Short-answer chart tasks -
::::

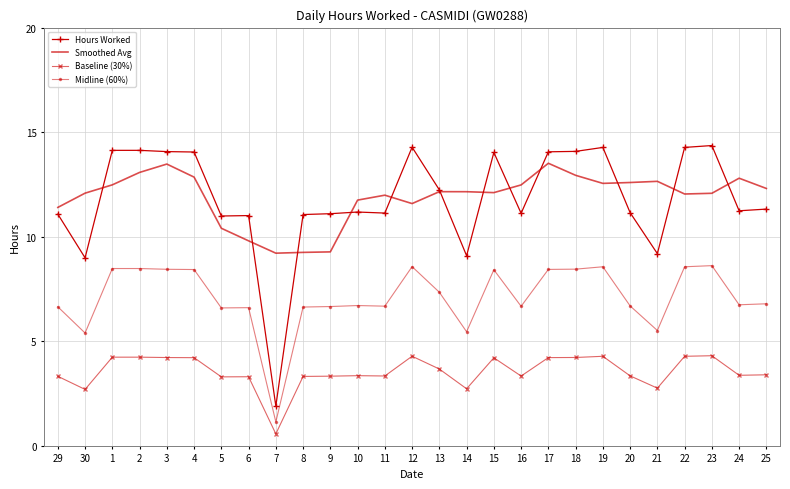

The Midline (60%) series shows 6.8 at 25. True or false?

True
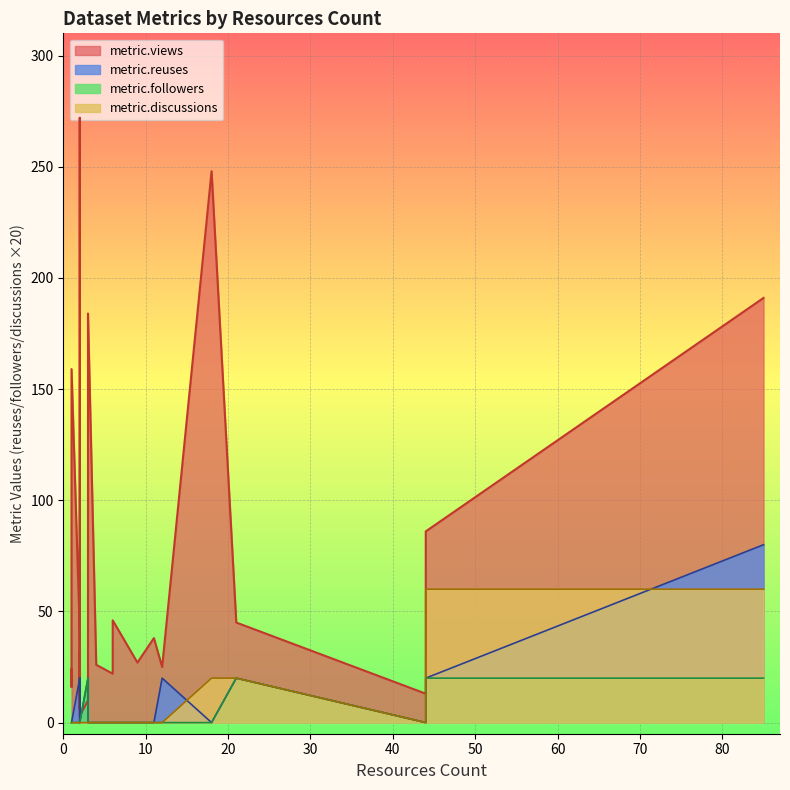

At which label is metric.discussions closest to 1?

20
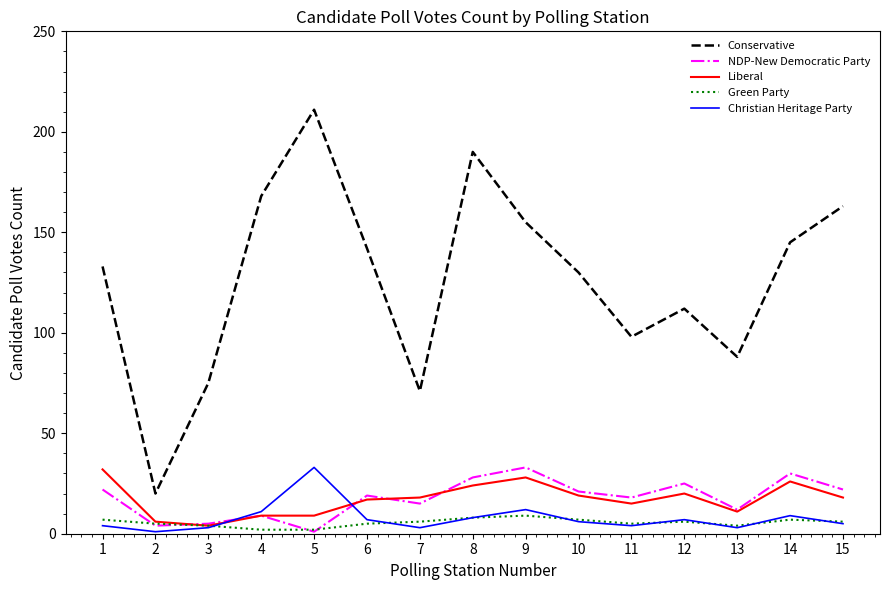

At which label does Christian Heritage Party reach its peak?

5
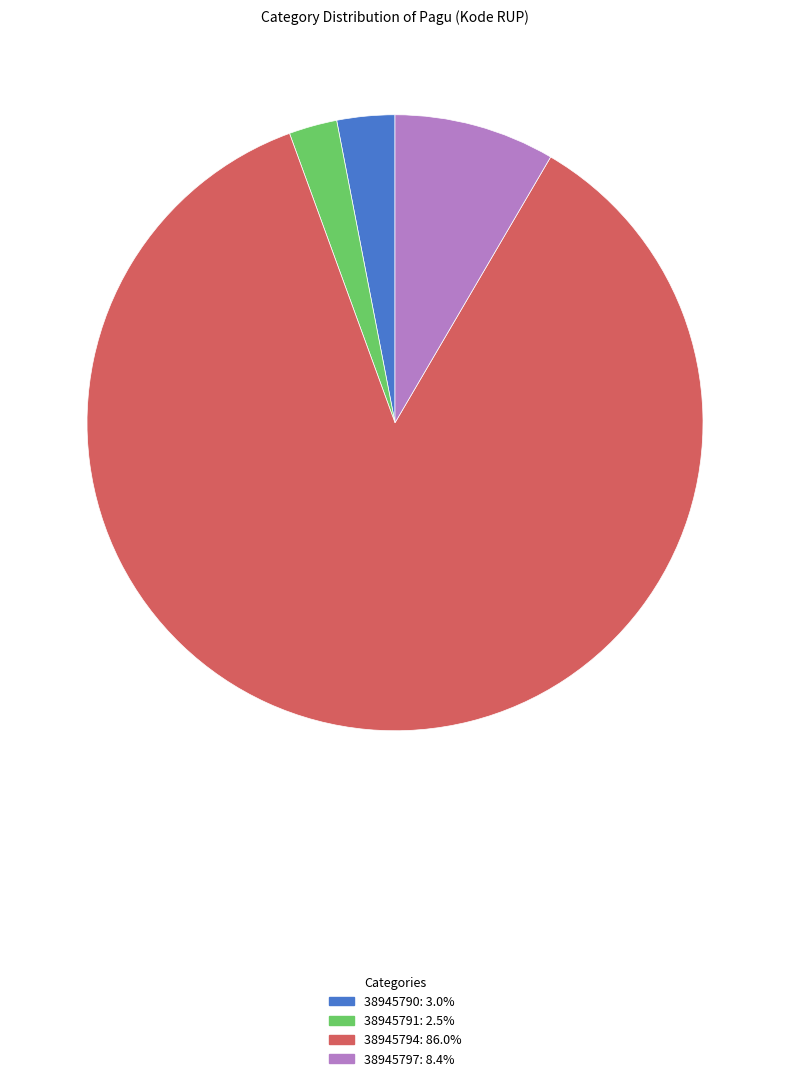

How many segments does this pie chart have?

4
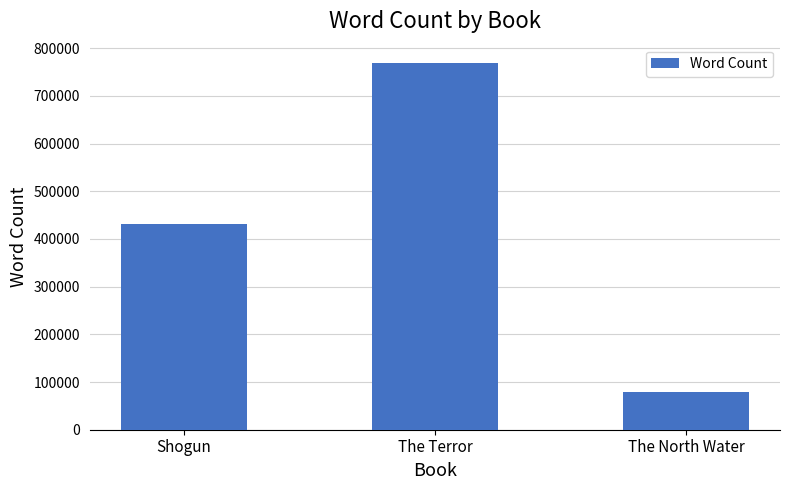

What is the value of the 1st bar from the left?

431000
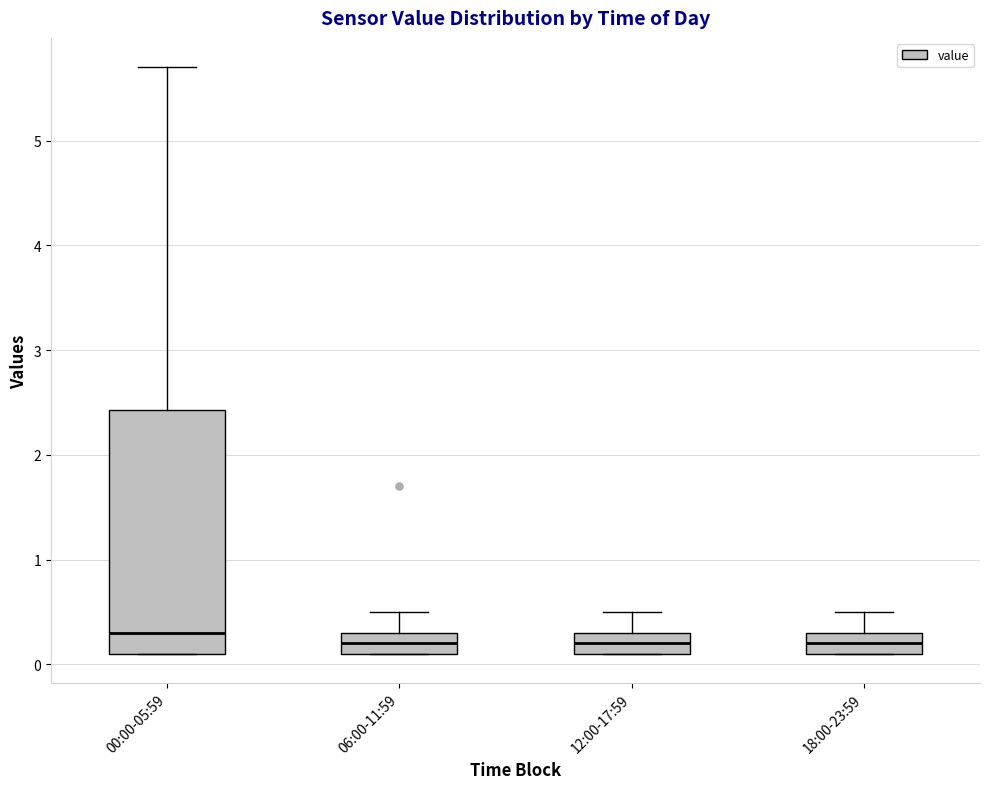

Reading left to right, read every box against the y-axis: the position of its median line, the range the box covers, and the ends of its whiskers. The values are not printed on the chart, so give them approximately, as read against the axis.

00:00-05:59: median 0.3, box 0.1 to 2.4, whiskers 0.1 to 5.7
06:00-11:59: median 0.2, box 0.1 to 0.3, whiskers 0.1 to 0.5
12:00-17:59: median 0.2, box 0.1 to 0.3, whiskers 0.1 to 0.5
18:00-23:59: median 0.2, box 0.1 to 0.3, whiskers 0.1 to 0.5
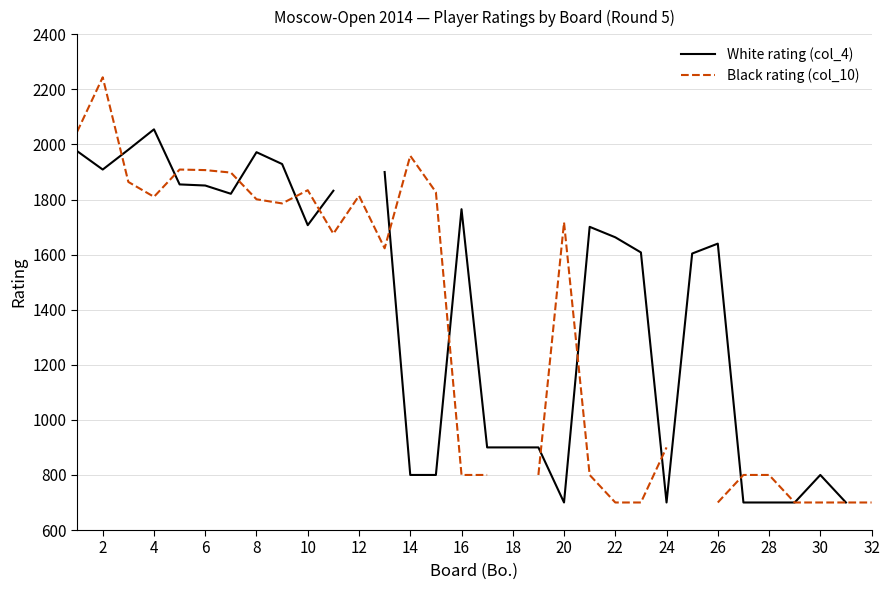

Count the number of categories in the chart.

32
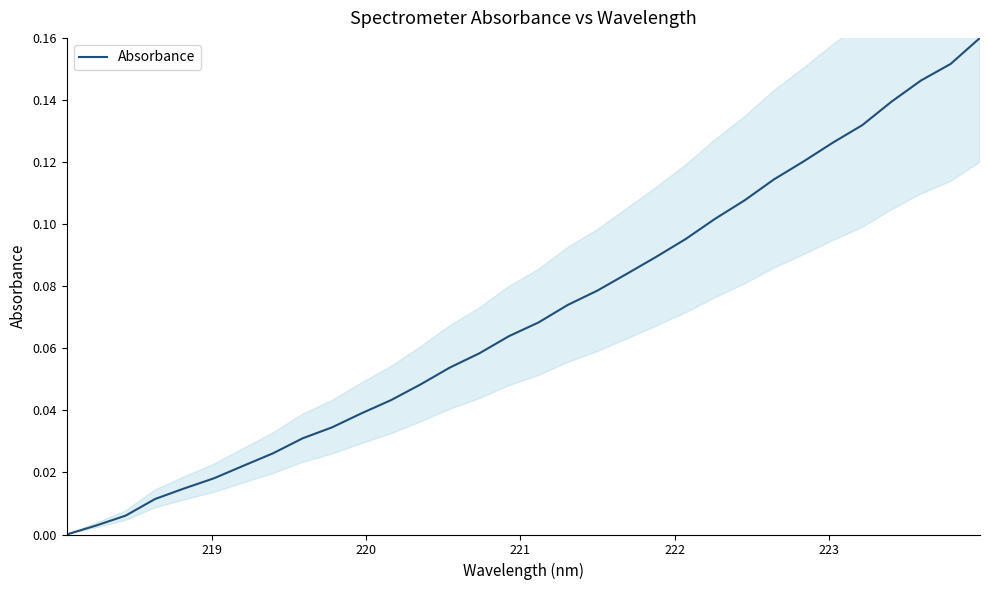

Reading left to right, list all the values displayed in this chart.

0.0	0.0	0.0	0.0	0.0	0.0	0.0	0.0	0.0	0.0	0.0	0.0	0.0	0.1	0.1	0.1	0.1	0.1	0.1	0.1	0.1	0.1	0.1	0.1	0.1	0.1	0.1	0.1	0.1	0.1	0.2	0.2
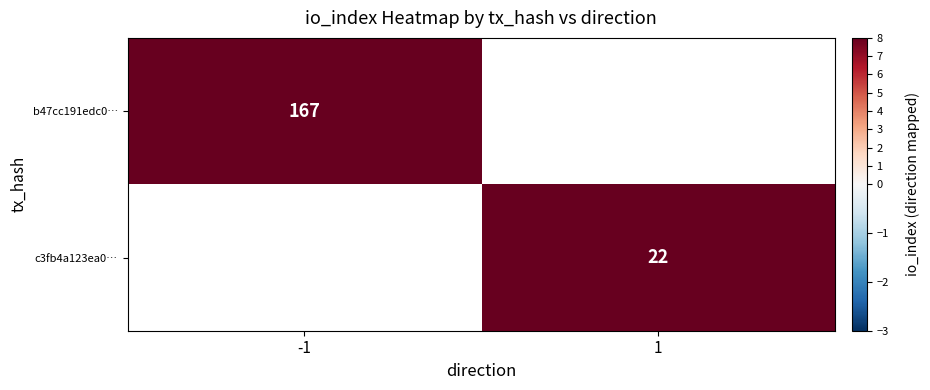

The b47cc191edc0… series shows 167 at -1. True or false?

True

::::

ASSIGNMENT - Pick out each line in the records above that contains the word "which", counting only case-sensitive matches.

WRITTEN REPLY -
At which label is metric.discussions closest to 1?
At which label does Christian Heritage Party reach its peak?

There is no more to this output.